Figure 1. Transcriptional feedback alone does not explain Kibra (Kib) upregulation in Mer clones.

(A–G’’’) All tissues shown are living late third instar wing imaginal discs expressing the indicated fluorescent proteins. (A–C) Endogenous Kib::GFP in ex (A and A’) or Mer (B and B’) somatic mosaic clones (indicated by loss of RFP). Loss of Mer leads to a greater increase in Kib levels than loss of Ex.

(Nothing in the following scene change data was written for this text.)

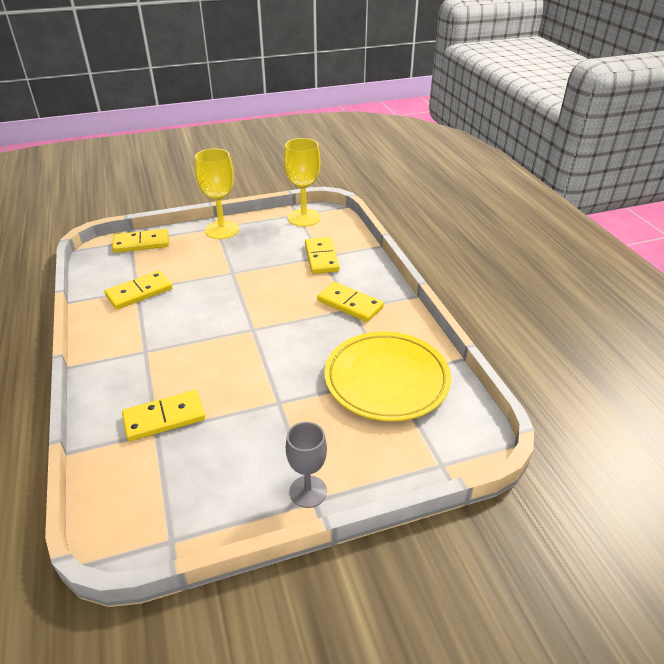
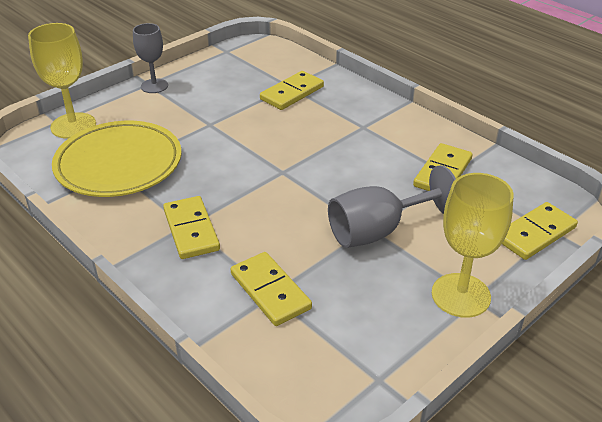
camera: 155 degrees right, 0 degrees up
yellow goblet [284,138,321,227] -> yellow goblet moved to [28,23,96,139]
yellow domino [317,282,384,322] -> yellow domino turned 60 degrees clockwise [163,196,220,259]
none -> grey goblet [328,165,456,248]

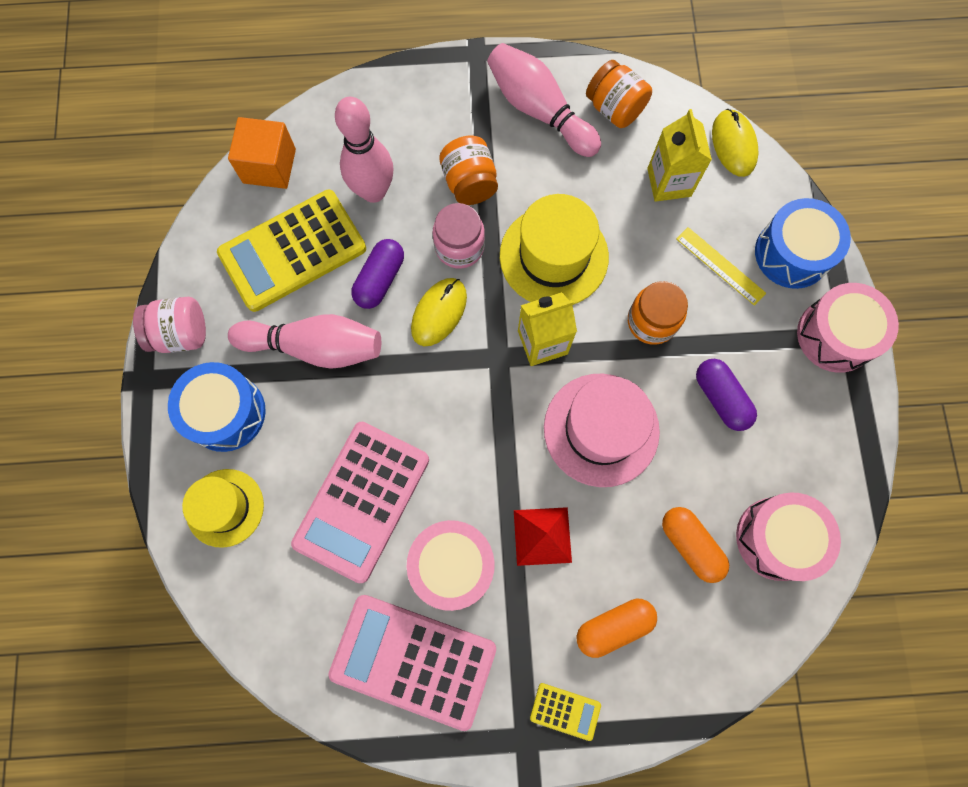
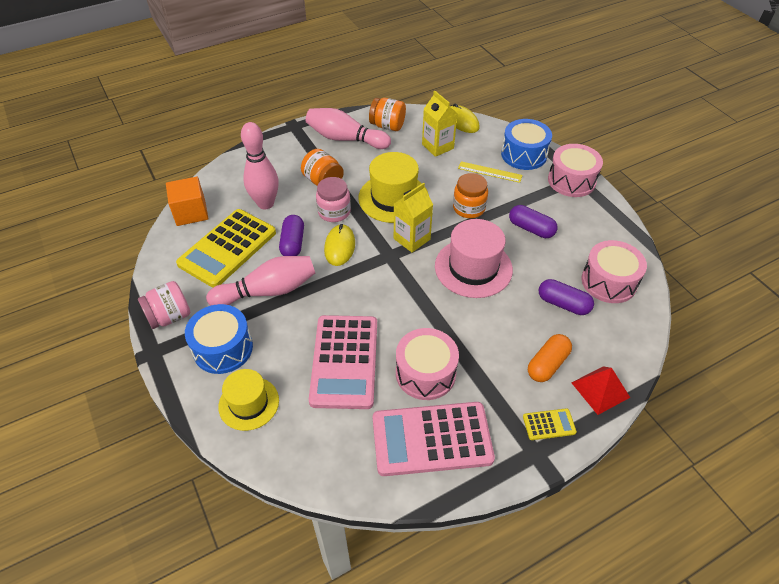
camera: 25 degrees left, 25 degrees down
red pyramid [514,507,572,566] -> red pyramid moved to [572,366,630,415]
orange capsule [662,507,729,583] -> purple capsule [539,279,594,315]

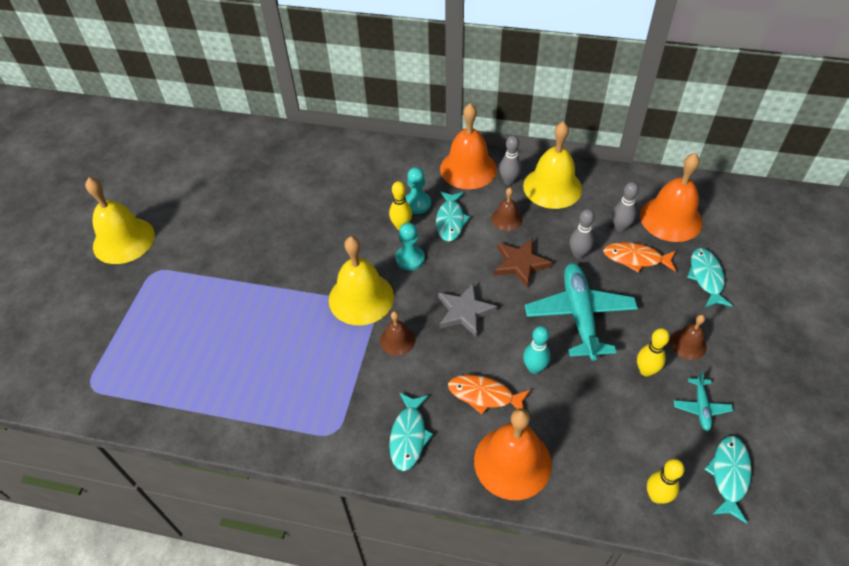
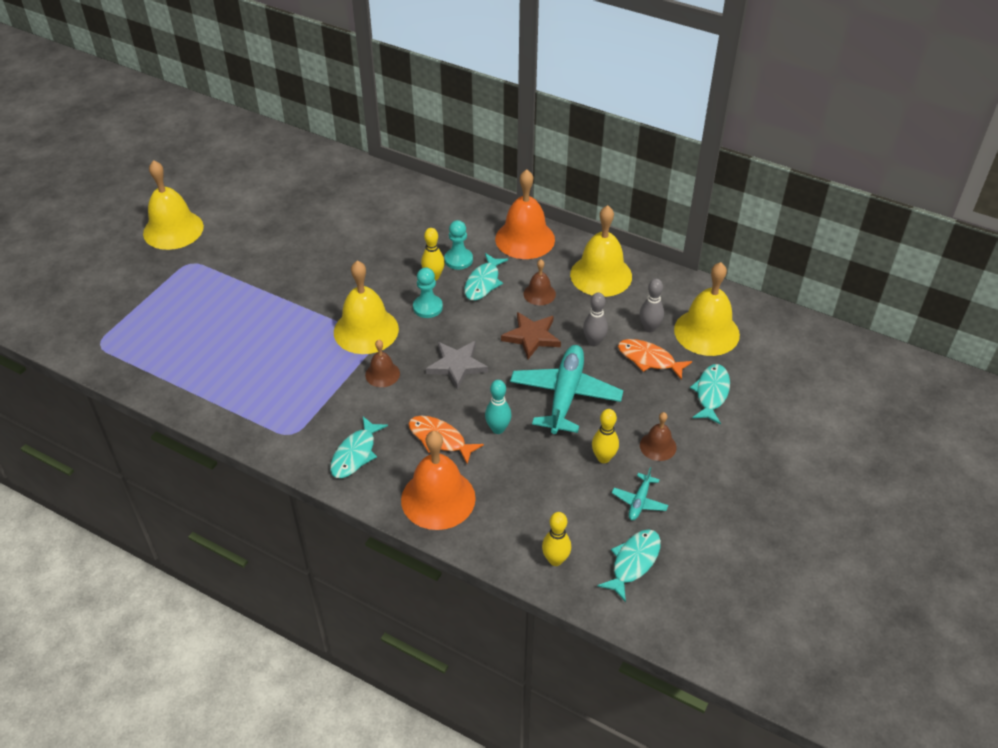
camera: 15 degrees right, 5 degrees down
grey bowling pin [499,135,521,185] -> none
orange bell [640,153,703,242] -> yellow bell [674,262,740,356]

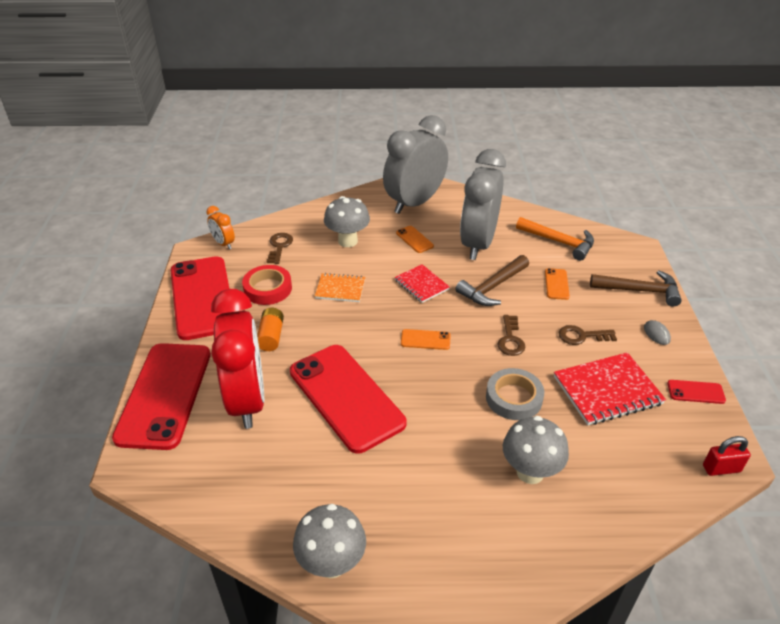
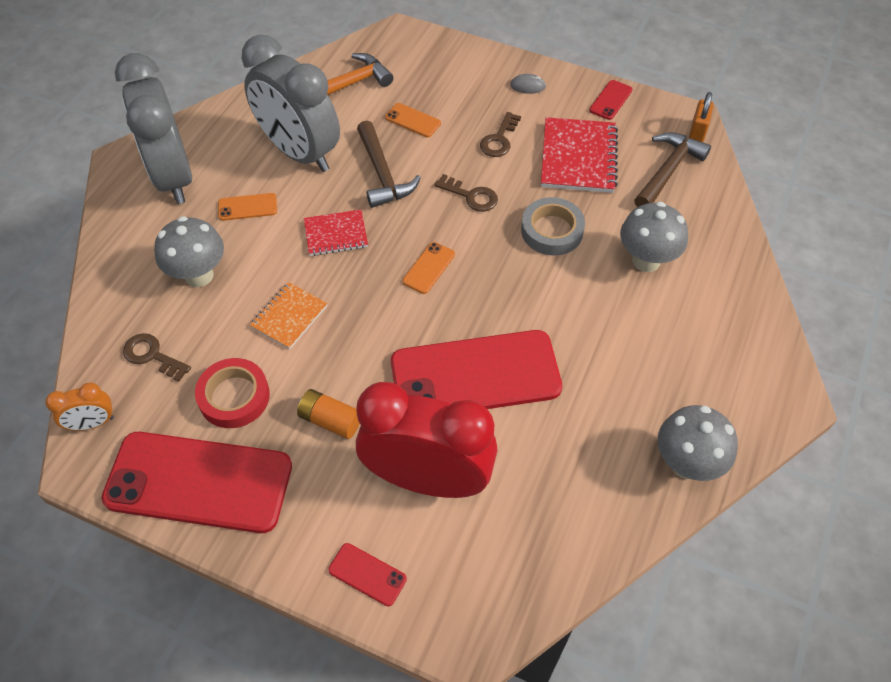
camera: 65 degrees left, 15 degrees up
red phone [112,343,211,450] -> red phone [328,543,407,606], size x0.40
brown hammer [590,271,682,307] -> brown hammer moved to [634,132,711,207]
red padlock [703,436,751,476] -> orange padlock [689,92,714,142]

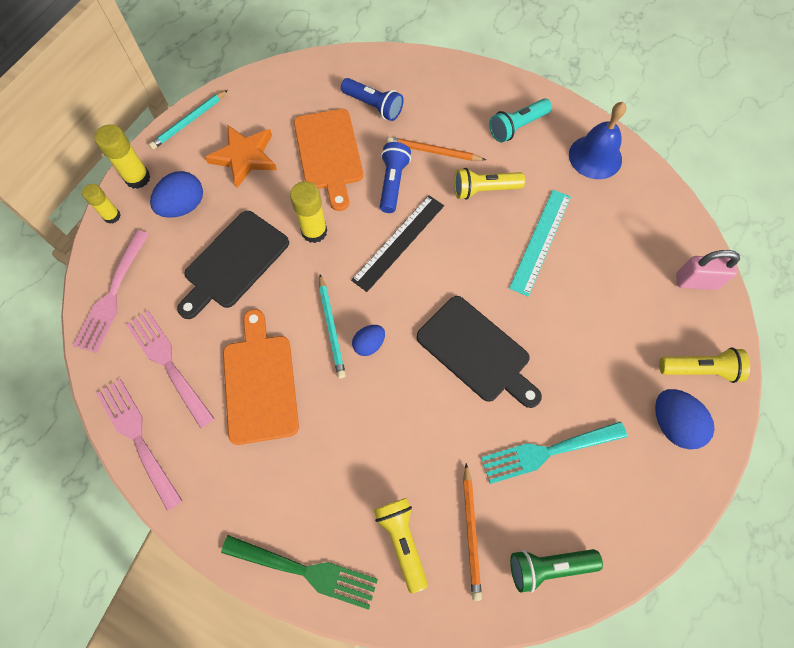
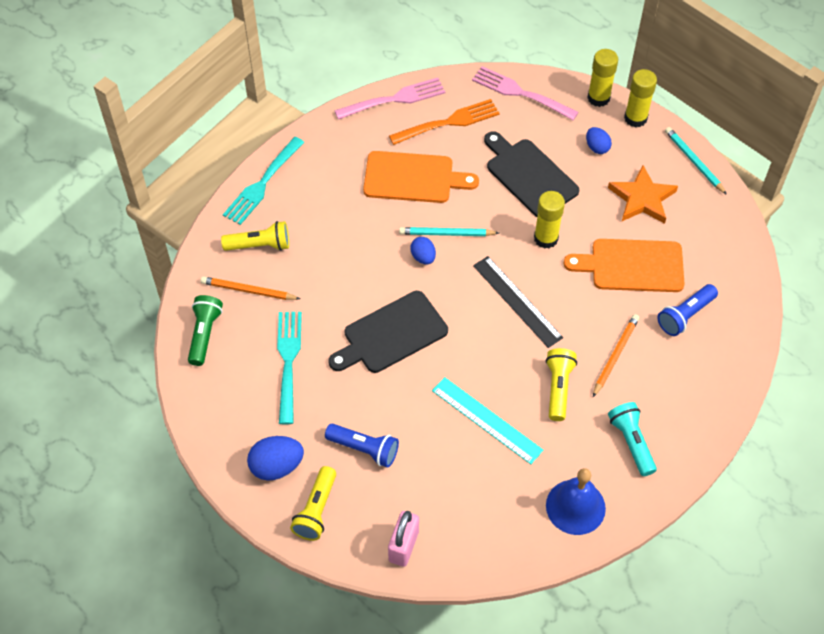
camera: 105 degrees right, 10 degrees down
yellow glue stick [82,184,121,224] -> yellow glue stick [587,49,618,107], size x1.52
pink fork [126,310,214,428] -> orange fork [389,99,500,145]
blue egg [150,171,203,218] -> blue egg [586,127,612,154], size x0.62
green fork [221,535,378,610] -> turquoise fork [223,137,305,225]
blue flashlight [380,142,411,213] -> blue flashlight moved to [325,424,399,468]

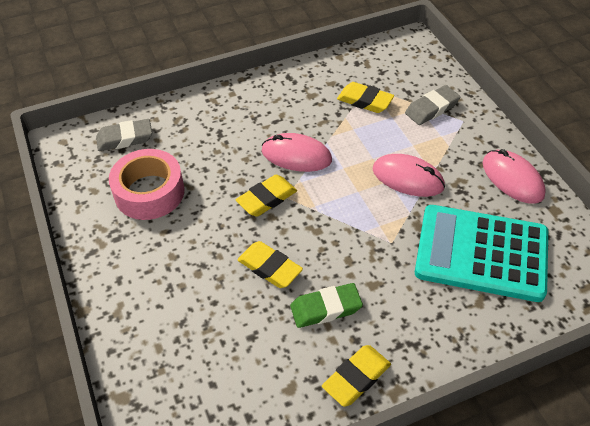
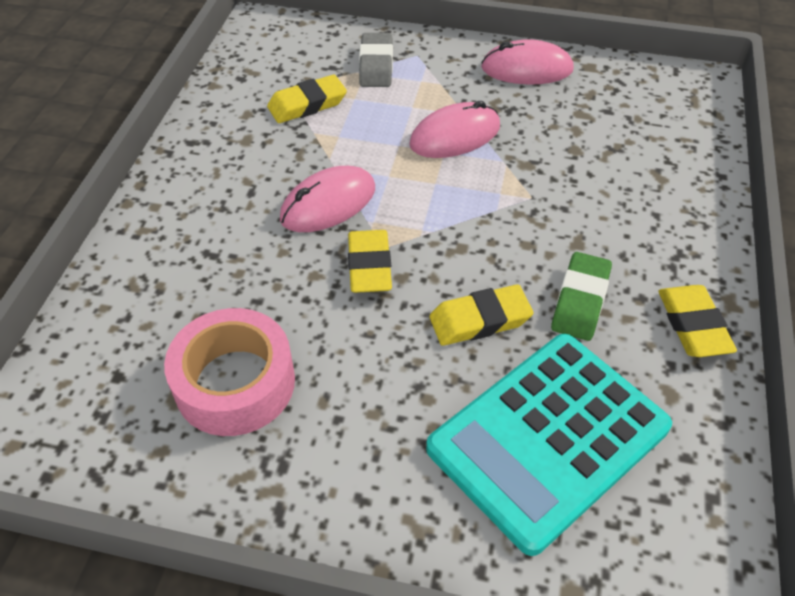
camera: 55 degrees left, 0 degrees up
grey eraser [96,119,152,151] -> none
turquoise calculator [415,205,548,302] -> turquoise calculator moved to [426,334,672,556]

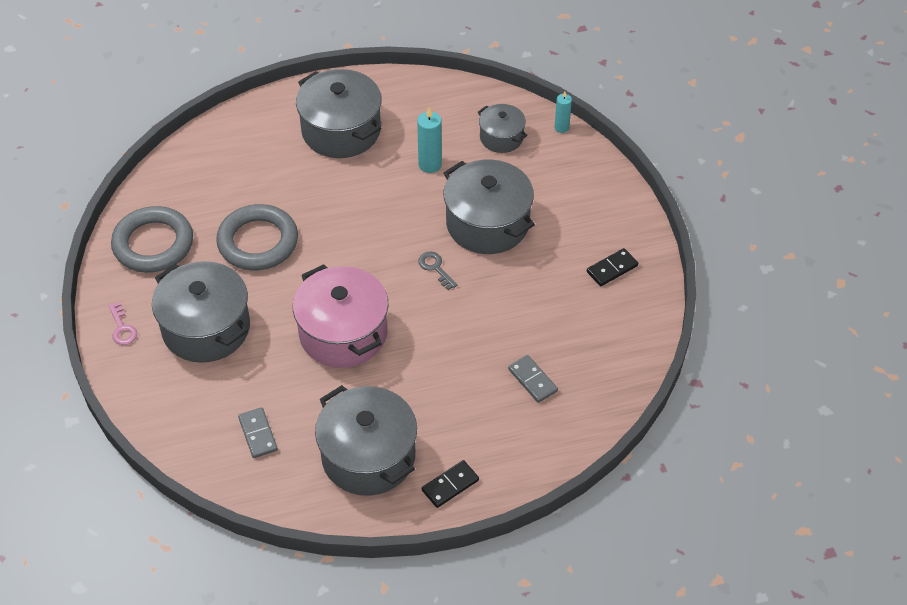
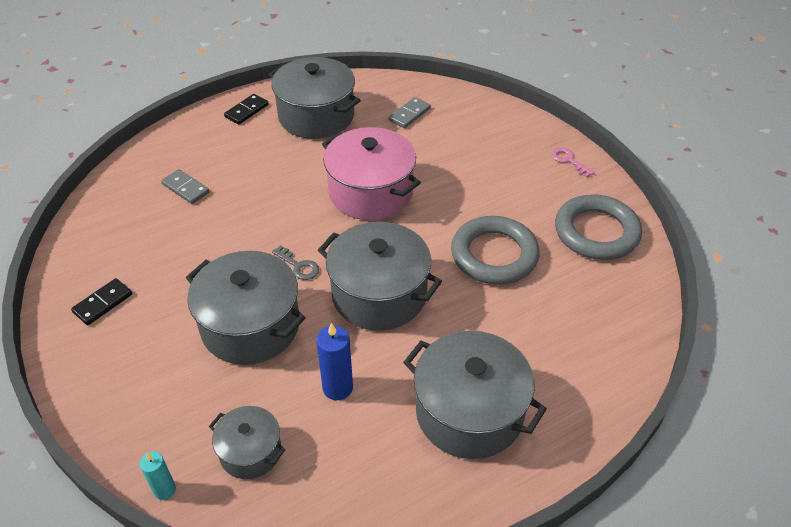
camera: 165 degrees right, 5 degrees down
grey pot [152,261,250,363] -> grey pot moved to [318,222,442,331]
grey domino [238,407,278,458] -> grey domino turned 75 degrees clockwise [389,97,431,128]
turquoise candle [417,107,442,173] -> blue candle [316,323,353,400]

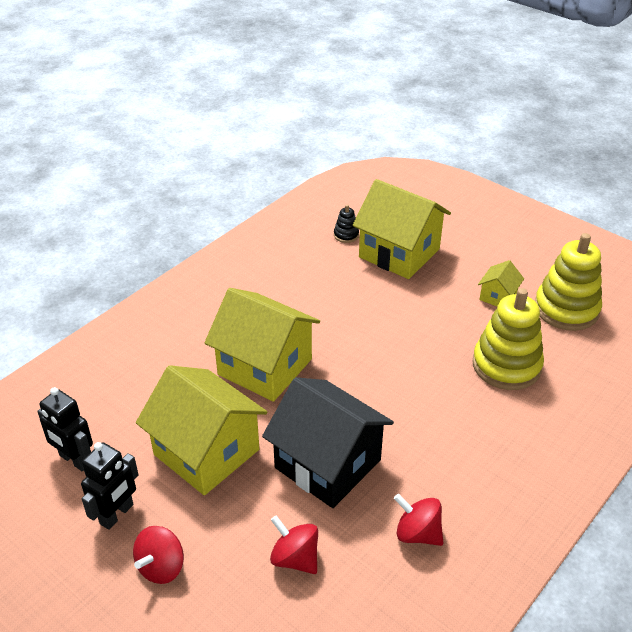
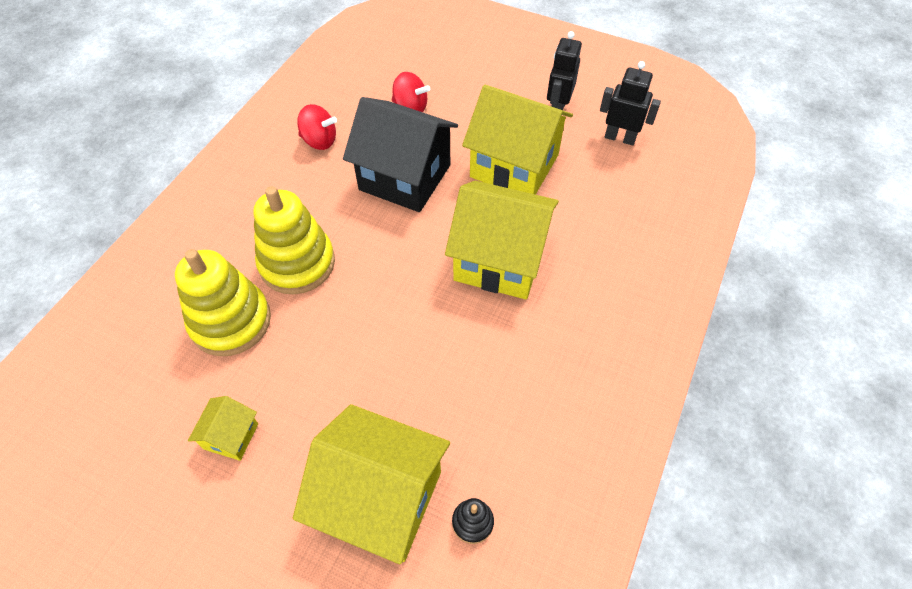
camera: 165 degrees right, 15 degrees up
red spinning top [133,526,184,584] -> none
yellow stacking toy [535,233,602,331] -> yellow stacking toy moved to [253,186,335,294]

Quantification is shown in (C). (D–E’’’) Endogenously expressed Yorkie (Yki)-YFP is strongly nuclear in ex mutant clones (D–D’’’) but is mostly cytoplasmic in Mer mutant clones (E–E’’’). (F–H) Expression ban3>GFP, a reporter of Yki activity, is elevated in ex mutant clones (F–F’’’) but is not detectably affected in Mer mutant clones (G–G’’’). Quantification is shown in (H). (I–J’) Endogenous Kib:GFP levels are elevated in single Mer somatic mosaic clones (I and I’) and in double sd; Mer clones (J and J’). Yellow dashed lines indicate clone boundaries. All scale bars=20 μm. Quantification in (C) and (H) is represented as the mean ± standard error of the mean (SEM); n=number of clones (no more than two clones per wing disc were used for quantification). Statistical analysis was performed using nonparametric Mann–Whitney U-test. Throughout the paper, statistical significance is reported as follows: ***p≤0.001, **p≤0.01, *p≤0.05, ns (not significant, p>0.05).